Humans perceive color through the image-processing retina, a thin layer of two types of light-sensitive cells at the back of the eye: rods, which help detect images in low light; and cones, which work in daylight and are responsible for color differentiation. Color is a physical property of light—each color represents a different wavelength. That’s easily seen when light is refracted through a prism. But human cone cells only see red, green and blue light. The brain interprets signals from the cones to form the perception of various colors.
For instance, if yellow light is shining into the eye, the green and red cones are activated because yellow is close to both of those colors. The brain receives the signals from those cones and you see yellow. You will also see yellow if the green and red cones see green and red light; when those colors overlap, they are perceived as yellow.
But that’s normal vision. It’s different for people with CVD.
CVD is the result of defects on the genes that give instructions to the cone cells. Those genes are found on the X chromosome, which makes CVD a more commonly inherited condition in men, but women also can inherit a deficiency if the defect is present in both X chromosomes. It can show up at birth or later in life.
An unknown number of people inherit a CVD. Zein says the best-known statistics come from those who have been most-studied: Caucasians of Northern European ancestry. The National Eye Institute estimates that as many as eight percent of men and 0.5 percent of women with that genetic background have the common form of red-green color blindness, which is broken into several types.
About one percent of men have an abnormality just in the red cone cell, which means red, orange and yellow appear greener, and colors are not as bright.

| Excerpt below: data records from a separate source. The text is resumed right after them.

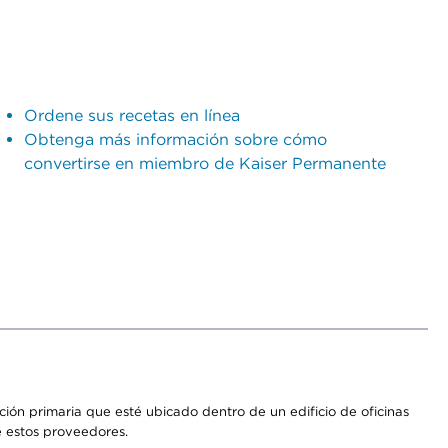
Ordene sus recetas en línea
Obtenga más información sobre cómo
convertirse en miembro de Kaiser Permanente
ón primaria que esté ubicado dentro de un edificio de oficinas
e estos proveedores.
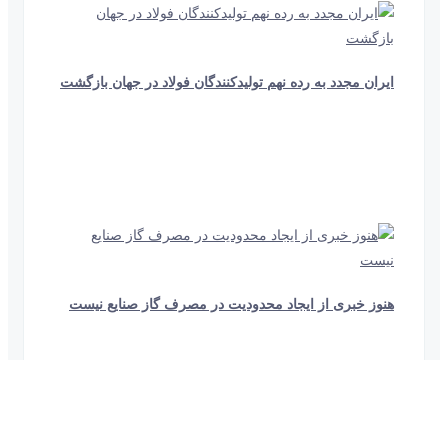
ایران مجدد به رده نهم تولیدکنندگان فولاد در جهان بازگشت
42 ثانیه
422
هنوز خبری از ایجاد محدودیت‌ در مصرف گاز صنایع نیست
10 ثانیه
928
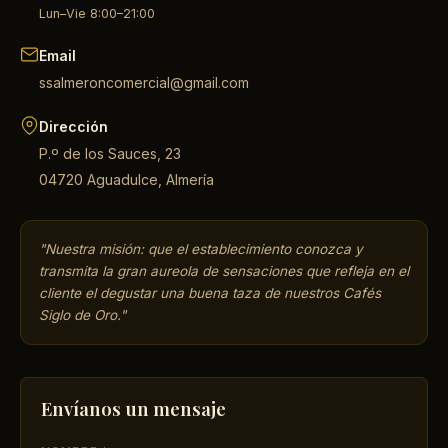
Lun–Vie 8:00–21:00
Email
ssalmeroncomercial@gmail.com
Dirección
P.º de los Sauces, 23
04720 Aguadulce, Almería
"Nuestra misión: que el establecimiento conozca y
transmita la gran aureola de sensaciones que refleja en el
cliente el degustar una buena taza de nuestros Cafés
Siglo de Oro."
Envíanos un mensaje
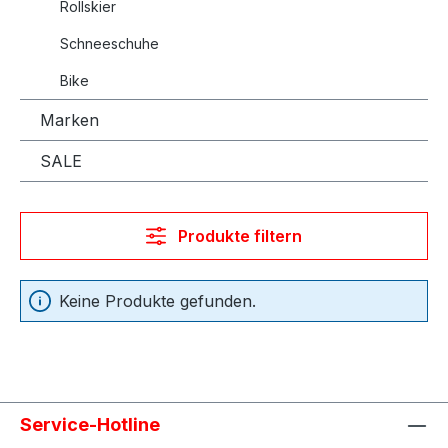
Rollskier
Schneeschuhe
Bike
Marken
SALE
Produkte filtern
Keine Produkte gefunden.
Service-Hotline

In another one percent, the red cones don’t work at all, which means red looks black, and some shades of orange, yellow and green appear as yellow. If the green cells don’t work—a condition called deuteranopia, which affects one percent of men, also—green looks beige, and reds are brownish-yellow.
The most common form of a CVD overall is deuteranomaly, in which the green cone is abnormal. Yellow and green look red, and it is hard to distinguish to violet from blue. Some five percent of men have the condition.

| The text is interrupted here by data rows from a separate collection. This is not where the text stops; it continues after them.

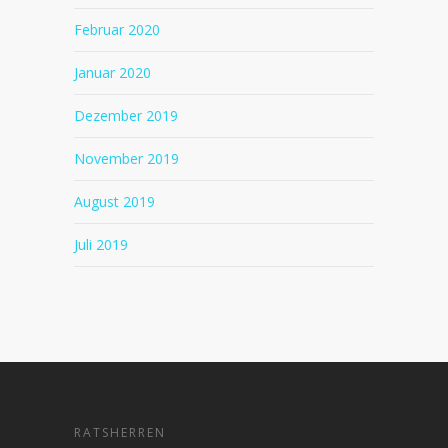
Februar 2020
Januar 2020
Dezember 2019
November 2019
August 2019
Juli 2019
RATSHERREN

Blue-yellow color blindness, in which blue cones (tritan) are completely missing or have limited function, is less common. When blue cones are missing, blue will look green and yellow will be violet or light gray. If the blue cones are barely functioning, blue might appear to be green. Both conditions affect men and women equally.
The most severe forms of CVD include monochromancy, which means no cone cells work, and people only see black, white and gray, and blue cone monochromancy, in which only the blue cone cells work. About one in 100,000 boys have it at birth. It can cause reduced visual acuity, near-sightedness and nystagmus (uncontrollable eye movements).
A color vision deficit isn’t always inherited. Sometimes it develops after an illness or injury that damages the retina or the optic nerve, says Zein. Even cataracts can occasionally cause color vision disturbances, such as a mild loss of contrast or hues becoming more yellow, he says.
Not everyone sees color in exactly the same way. Still, “color vision studies indicate there is a range of color that can be perceived by individuals,” Zein says. Some will have more trouble distinguishing hues—say between the blue and the black socks in the drawer.
Many people with CVD go through life unaware of their color issues. But for some, it can interfere with some things the rest of us take for granted—like being able to color coordinate outfits or differentiate the red, green and yellow on a traffic light.
“It also limits your choices as far as careers are concerned,” Zein says, noting that jobs that require pinpoint differentiation among colors would be a challenge for someone with a CVD.
The good news is that CVD does not get worse over time. The bad news: it can’t be cured, and so far, scientists have not been able to come up with a treatment.